Thursday, February 2, 2012

Negative stimulus, 1946

I ran across a fascinating article, "A Post-Mortem on Transition Predictions of National Product,"  in the 1946 Journal of Political Economy, by Lawrence Klein. Klein, who would go on to create the main macroeconomic forecasting models and a Nobel Prize, was  confronting one of the first great failures of Keynesian economics:

We all recall clearly the headlines in last Autumn's press, declaring that "Government economists predict 8 million unemployed by 1946." ...We now find ourselves in the first half of 1946 with about three million unemployed and facing one of the greatest inflationary pressures that we have ever experienced. The economists who were warning us of a deflationary danger during the early months of the postwar transition period should have been stressing precisely opposite economic policy
Yes indeed. Government spending, or "stimulus" in the modern lingo, was certainly going to fall like a stone at the end of the war. 8.5 million young men would be dumped on the labor market. With a Keynesian mindset the forecast was obvious: we're going right back to the depression. Instead, we got sharp inflation and a boom.Where did they go wrong? This event has been covered in more depth, but let's keep reading Klein's analysis...
The customary model for prediction can be called the simplest Keynesian model...The model can be written as GNP=C(GNP)+I, where GNP = gross antional product, the function C(GNP) is the consumption schedule, and I = autonomous investment....

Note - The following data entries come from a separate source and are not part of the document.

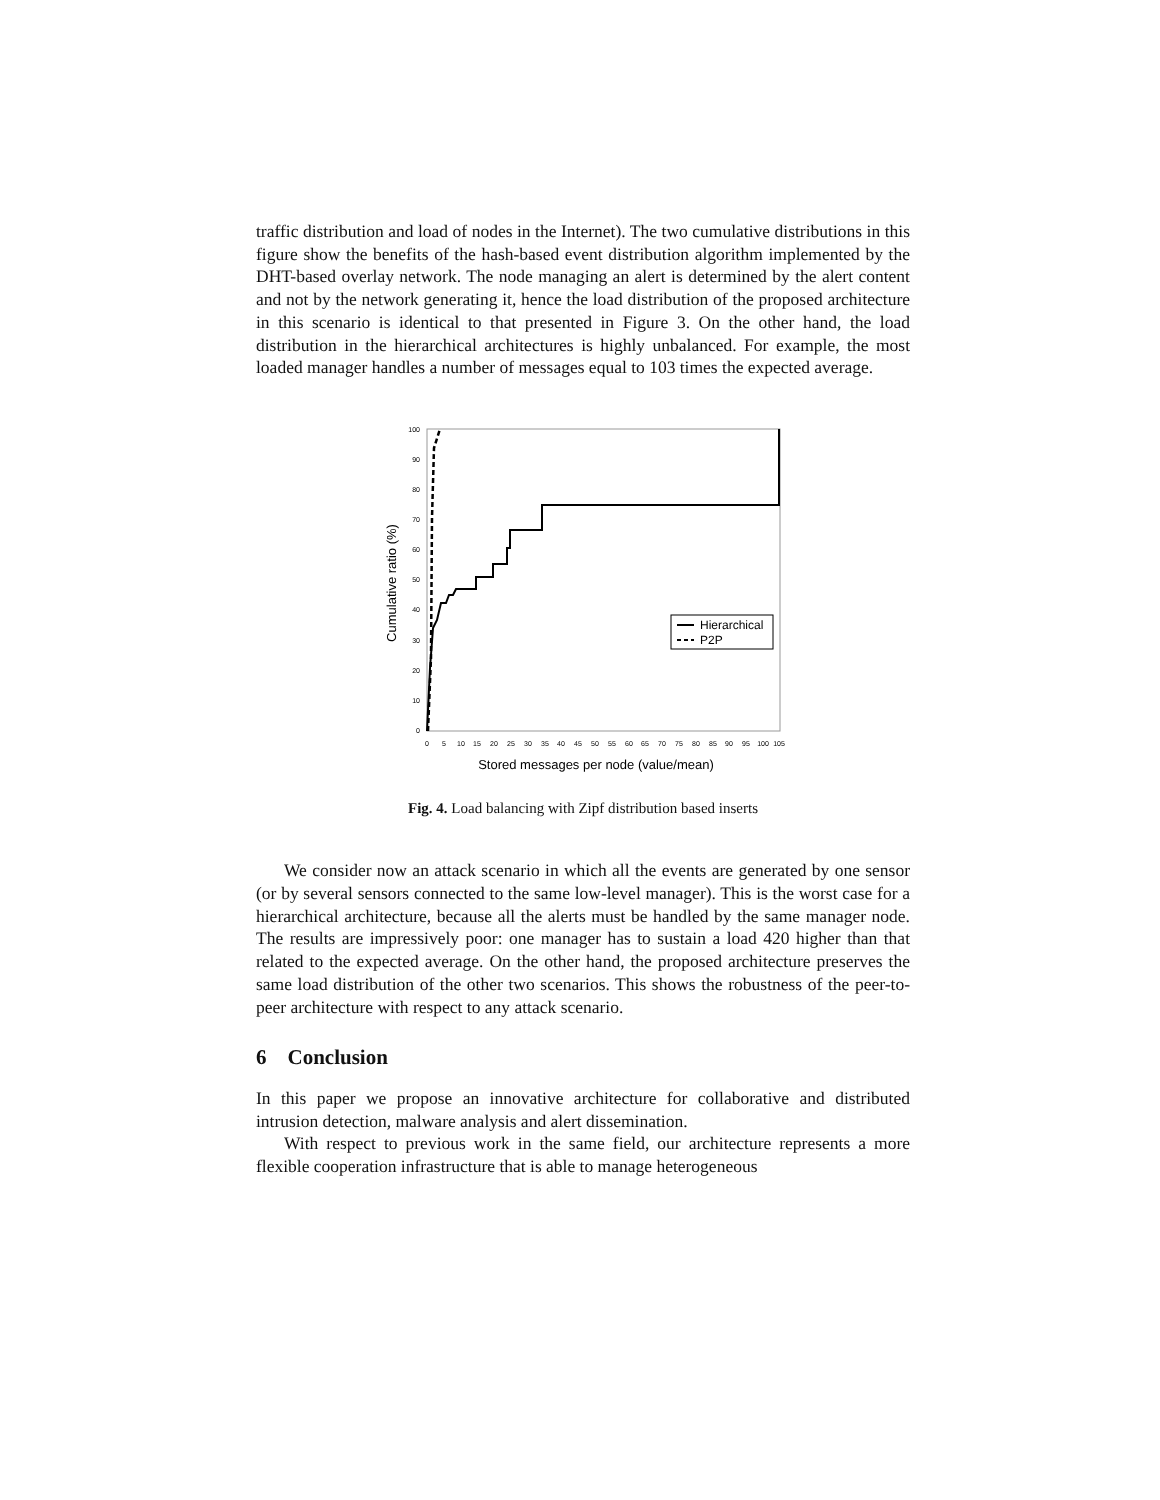traffic distribution and load of nodes in the Internet). The two cumulative distributions in this figure show the benefits of the hash-based event distribution algorithm implemented by the DHT-based overlay network. The node managing an alert is determined by the alert content and not by the network generating it, hence the load distribution of the proposed architecture in this scenario is identical to that presented in Figure 3. On the other hand, the load distribution in the hierarchical architectures is highly unbalanced. For example, the most loaded manager handles a number of messages equal to 103 times the expected average.
100
90
80
70
60
50
40
30
20
10
0
0
5
10
15
20
25
30
35
40
45
50
55
60
65
70
75
80
85
90
95
100
105
Stored messages per node (value/mean)
Cumulative ratio (%)
Hierarchical
P2P
Fig. 4. Load balancing with Zipf distribution based inserts
We consider now an attack scenario in which all the events are generated by one sensor (or by several sensors connected to the same low-level manager). This is the worst case for a hierarchical architecture, because all the alerts must be handled by the same manager node. The results are impressively poor: one manager has to sustain a load 420 higher than that related to the expected average. On the other hand, the proposed architecture preserves the same load distribution of the other two scenarios. This shows the robustness of the peer-to-peer architecture with respect to any attack scenario.
6 Conclusion
In this paper we propose an innovative architecture for collaborative and distributed intrusion detection, malware analysis and alert dissemination.
With respect to previous work in the same field, our architecture represents a more flexible cooperation infrastructure that is able to manage heterogeneous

It is immediately obvious where this forecast failed-in the prediction of consumer expenditures,...The order of magnitude of the error involved is great, and, what is more serious, it is great enough to lead to disastrous policy recommendations. The predicted GNP of $164.5 billion should call for an inflationary policy, but this is just the opposite of the policy that was needed...

Most critics will agree that the consumption function is incorrect...At least as important as the statistical errors, however, are the errors of economic theory...[the consumption function].may be incorrect from an economic theoretical point of view and from a statistical point of view.
And after this poor Klein dithers around with statistics, the special effects of  "bottlenecks," wartime, liquidity and so on. With the benfit of hindsight you can see him circling around the elephant in the room, the permanent income theory of consumption.  No, returning soldiers did not follow some "schedule" relating this year's consumption to this year's income. He's so close, he can smell the elephant, but he never quite touches it. That would wait 15 years and Milton Friedman's permanent income, to be followed by Lucas, Sargent and the others who tore apart this Keynesian castle.

Why are we reading this? It's fun to go back and see how really smart people understood things at the time. Maybe it should give us some humility -- so much policy debate seems based on the idea that we know everything so well. If we understood things as well as we now see Klein understood things, would we still want to spend trillions on our best guesses? Klein is happy that the Government didn't follow the widely-recommended "inflationary" or stimulative policy advocated in 1945! If you were transported back to to 1790 and got sick, would you want to be treated by the best doctors of the day?

On the other hand, many of Tom Sargent's writings suggest our ancestors understood nuances of policy even better than we do -- or at least before the brief interlude in which  Keynesians forgot everythng their ancestors knew. (Start with Tom's Nobel Prize speech. The point is not that hard to see between the lines.)

As a research economists, it's a bit frightening. There are surely such elephants in our room that we're missing, and we will kick ourselves for not really noticing them. Try not to get so close and miss the big point!

I got to Klein on a different mission. 1946 is a great data point to understand -- the great negative stimulus which coincided with a boom and inflation. I also got to this paper while digging in to the long set of historical writings that found budget constraints missing in Keynesian models. This is a big point in my writings about stimulus, but I'm not the first to notice that. More later...

Notice a Journal of Political Economy article published in August 1946 about how summer 1945 forecasts for 1946 turned out!   That could never happen now, in any academic journal.

Update: David Henderson and Russ Roberts on the postwar depression that wasn't, with good Samuelson quotes.